START Data to use

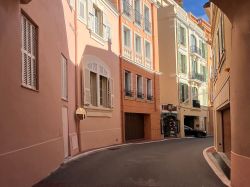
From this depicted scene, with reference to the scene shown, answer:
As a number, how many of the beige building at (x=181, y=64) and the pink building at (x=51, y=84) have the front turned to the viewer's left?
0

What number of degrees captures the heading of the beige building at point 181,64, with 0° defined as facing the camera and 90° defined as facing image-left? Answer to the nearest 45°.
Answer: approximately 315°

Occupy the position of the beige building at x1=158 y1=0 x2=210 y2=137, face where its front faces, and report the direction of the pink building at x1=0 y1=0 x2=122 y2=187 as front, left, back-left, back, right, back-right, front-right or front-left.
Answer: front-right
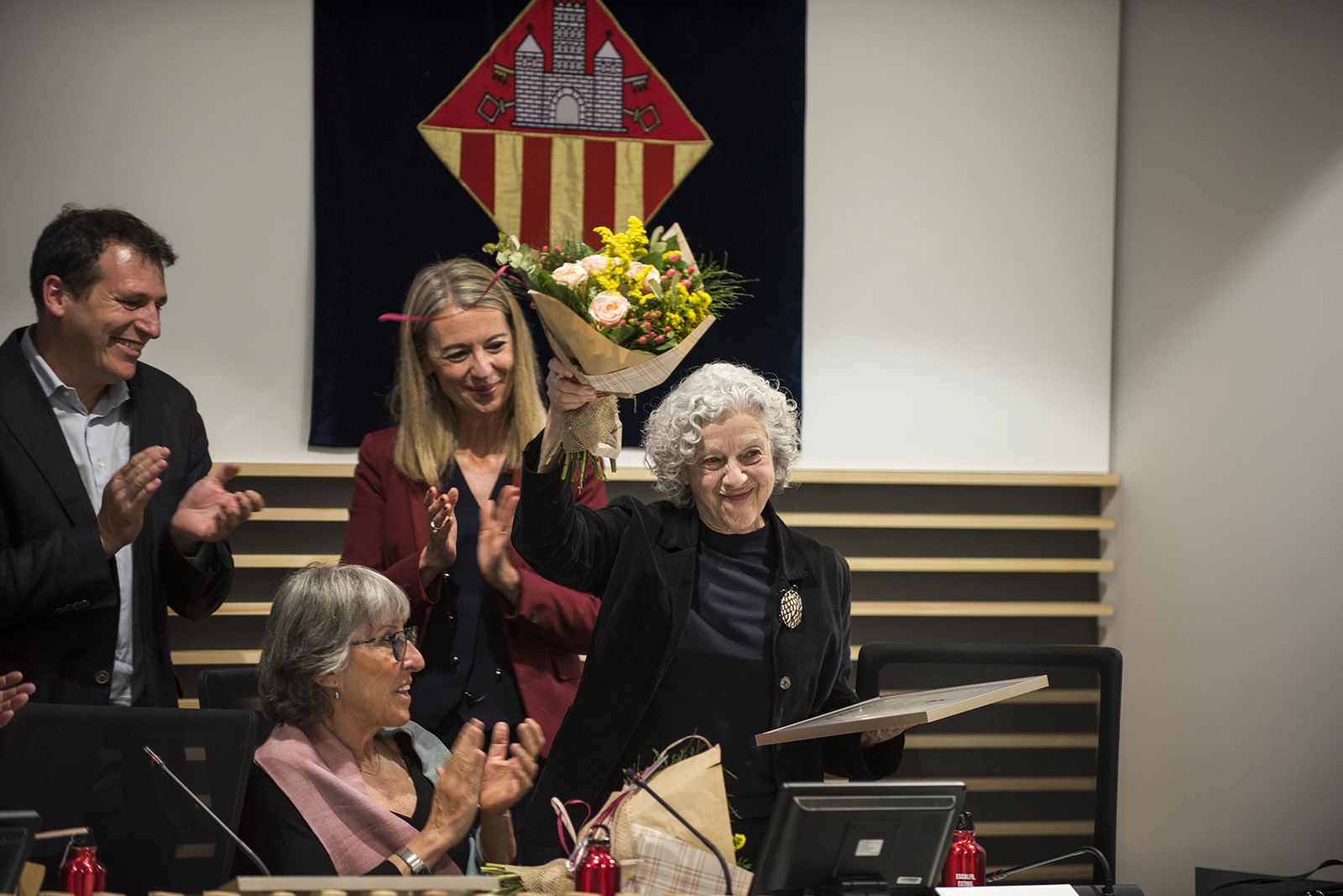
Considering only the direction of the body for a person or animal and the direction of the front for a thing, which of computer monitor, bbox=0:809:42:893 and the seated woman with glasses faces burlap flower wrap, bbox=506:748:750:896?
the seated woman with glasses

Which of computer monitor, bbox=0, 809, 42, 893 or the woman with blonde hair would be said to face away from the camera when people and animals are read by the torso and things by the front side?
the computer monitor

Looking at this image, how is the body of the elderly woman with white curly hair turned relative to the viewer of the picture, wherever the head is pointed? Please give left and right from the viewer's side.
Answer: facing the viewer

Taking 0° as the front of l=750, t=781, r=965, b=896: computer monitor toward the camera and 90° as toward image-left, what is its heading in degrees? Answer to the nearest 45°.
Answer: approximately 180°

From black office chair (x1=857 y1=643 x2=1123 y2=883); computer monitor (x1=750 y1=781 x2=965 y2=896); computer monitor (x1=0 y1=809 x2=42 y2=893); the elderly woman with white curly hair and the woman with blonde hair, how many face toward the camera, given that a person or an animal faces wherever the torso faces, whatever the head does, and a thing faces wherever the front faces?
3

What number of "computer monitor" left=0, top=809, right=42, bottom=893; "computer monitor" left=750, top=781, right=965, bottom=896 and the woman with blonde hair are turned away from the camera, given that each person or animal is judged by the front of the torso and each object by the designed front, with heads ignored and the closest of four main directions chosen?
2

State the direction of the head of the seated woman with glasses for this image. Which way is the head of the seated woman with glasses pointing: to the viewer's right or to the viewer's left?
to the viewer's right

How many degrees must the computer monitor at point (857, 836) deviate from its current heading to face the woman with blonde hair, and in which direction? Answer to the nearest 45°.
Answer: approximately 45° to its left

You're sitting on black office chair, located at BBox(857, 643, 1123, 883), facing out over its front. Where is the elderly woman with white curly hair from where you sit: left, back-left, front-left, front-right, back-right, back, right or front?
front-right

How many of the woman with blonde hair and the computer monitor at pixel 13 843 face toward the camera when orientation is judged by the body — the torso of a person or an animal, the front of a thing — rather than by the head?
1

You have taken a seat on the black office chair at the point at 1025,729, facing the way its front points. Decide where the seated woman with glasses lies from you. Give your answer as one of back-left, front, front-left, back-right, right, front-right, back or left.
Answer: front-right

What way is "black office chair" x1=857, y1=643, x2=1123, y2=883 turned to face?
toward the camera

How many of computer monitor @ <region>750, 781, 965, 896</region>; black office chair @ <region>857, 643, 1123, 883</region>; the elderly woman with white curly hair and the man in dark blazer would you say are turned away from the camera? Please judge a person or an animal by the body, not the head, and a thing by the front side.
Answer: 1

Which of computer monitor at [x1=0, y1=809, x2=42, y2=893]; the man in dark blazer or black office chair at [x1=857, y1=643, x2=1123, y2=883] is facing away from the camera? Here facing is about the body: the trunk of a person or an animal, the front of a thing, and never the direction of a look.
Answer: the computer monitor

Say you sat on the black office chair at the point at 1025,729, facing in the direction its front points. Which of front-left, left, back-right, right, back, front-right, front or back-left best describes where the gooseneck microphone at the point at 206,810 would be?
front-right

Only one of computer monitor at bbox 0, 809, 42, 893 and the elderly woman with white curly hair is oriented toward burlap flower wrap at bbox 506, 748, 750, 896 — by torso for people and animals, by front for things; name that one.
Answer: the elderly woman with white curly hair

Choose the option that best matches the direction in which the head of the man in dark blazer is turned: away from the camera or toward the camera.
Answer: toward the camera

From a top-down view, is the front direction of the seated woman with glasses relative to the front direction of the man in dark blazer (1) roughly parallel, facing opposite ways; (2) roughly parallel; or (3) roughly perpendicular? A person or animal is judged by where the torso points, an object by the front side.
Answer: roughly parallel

END Data to use

**Goal of the exercise**
Copy out the text of every one of the records above word for word, omitting the pictures.

**Exercise output**
From this depicted scene, with reference to the scene shown, answer:
As a number, how many of the beige building at (x=181, y=64) and the pink building at (x=51, y=84) have the front turned to the viewer's left?
0

What number of degrees captures the heading of the beige building at point 181,64, with 0° defined as facing the camera and 90° defined as facing image-left? Answer to the nearest 45°.
Answer: approximately 315°

Occupy the position of the beige building at x1=158 y1=0 x2=210 y2=137, face where its front faces, and report the direction of the pink building at x1=0 y1=0 x2=122 y2=187 as front, left, back-left, back, right, back-right, front-right or front-left.
Answer: front-right
Considering only the direction of the body for a person or animal and the direction of the front for a thing, which of computer monitor, bbox=0:809:42:893 and the seated woman with glasses faces burlap flower wrap, bbox=506:748:750:896?
the seated woman with glasses

Which of computer monitor, bbox=0, 809, 42, 893 or the woman with blonde hair would be said to face away from the camera when people and animals are read by the torso and things by the front side?
the computer monitor

Looking at this image, how is the body of the elderly woman with white curly hair turned relative to the viewer of the picture, wherever the head is pointed? Please give left and right from the viewer's side.
Answer: facing the viewer

Taking 0° as the front of l=750, t=781, r=965, b=896: computer monitor toward the camera and 90° as toward image-left, what is its heading in degrees? Answer to the nearest 45°.
Answer: approximately 180°

From black office chair (x1=857 y1=643 x2=1123 y2=883); computer monitor (x1=750 y1=781 x2=965 y2=896); computer monitor (x1=0 y1=809 x2=42 y2=893); the elderly woman with white curly hair and the woman with blonde hair, how many face toward the camera, given that a person or an animal faces wherever the torso faces, whatever the head does, and a thing faces wherever the front faces?
3

What number of "computer monitor" left=0, top=809, right=42, bottom=893; "computer monitor" left=750, top=781, right=965, bottom=896 and the woman with blonde hair are turned away from the camera, given that each person or animal is judged by the front of the torso and each object by the designed front, with heads ignored and the closest of four main directions chosen?
2

State the direction of the head of the seated woman with glasses for this image. Which way is the head of the seated woman with glasses pointing: to the viewer's right or to the viewer's left?
to the viewer's right

How many degrees must the computer monitor at point (857, 836) deviate from its current heading to face the woman with blonde hair, and in which direction? Answer to the nearest 45°.
Answer: approximately 45° to its left

You're sitting on black office chair, located at BBox(857, 643, 1123, 883), facing out over its front. Where is the elderly woman with white curly hair from where you sit: left, back-left, front-left, front-right, back-right, back, right or front?
front-right

How many of the woman with blonde hair and the computer monitor at pixel 13 843 face toward the camera when orientation is judged by the body — the torso of a person or an animal, the front of a thing — rather than by the head?
1

You have taken a seat on the black office chair at the point at 1025,729, facing the way its front points. Decide where the seated woman with glasses lies from you. Give your answer as one of back-left, front, front-left, back-right, right, front-right, back or left.
Answer: front-right

What way is "black office chair" x1=857, y1=643, x2=1123, y2=883 turned to face?
toward the camera

How many of computer monitor @ <region>750, 781, 965, 896</region>; black office chair @ <region>857, 643, 1123, 883</region>; the elderly woman with white curly hair and the man in dark blazer would you say are turned away from the camera? Please judge a person or an animal by the body, not the head, and a thing by the front side.
Answer: 1

Which of computer monitor at [x1=0, y1=809, x2=42, y2=893]; the man in dark blazer or black office chair at [x1=857, y1=643, x2=1123, y2=883] is facing away from the camera? Here facing is about the body: the trunk of a person or an animal, the front of a thing, and never the direction of a look.
Answer: the computer monitor

Say you sat on the black office chair at the point at 1025,729, facing in the direction its front points. Which of front-left, left, back-right, right, back, front-right, front or back-left best describes where the gooseneck microphone at the point at 206,810 would be?
front-right

Only one of computer monitor at bbox 0, 809, 42, 893 and the elderly woman with white curly hair is oriented toward burlap flower wrap at bbox 506, 748, 750, 896 — by torso for people and animals, by front for things; name that one.
Answer: the elderly woman with white curly hair

Choose the option that best matches the direction in which the head of the man in dark blazer is turned: away from the camera or toward the camera.
Answer: toward the camera

From a top-down view, is the front direction of the seated woman with glasses relative to the front direction of the man in dark blazer (1) roughly parallel, facing opposite ways; (2) roughly parallel; or (3) roughly perpendicular? A person or animal is judged by where the torso points, an object by the front side.
Answer: roughly parallel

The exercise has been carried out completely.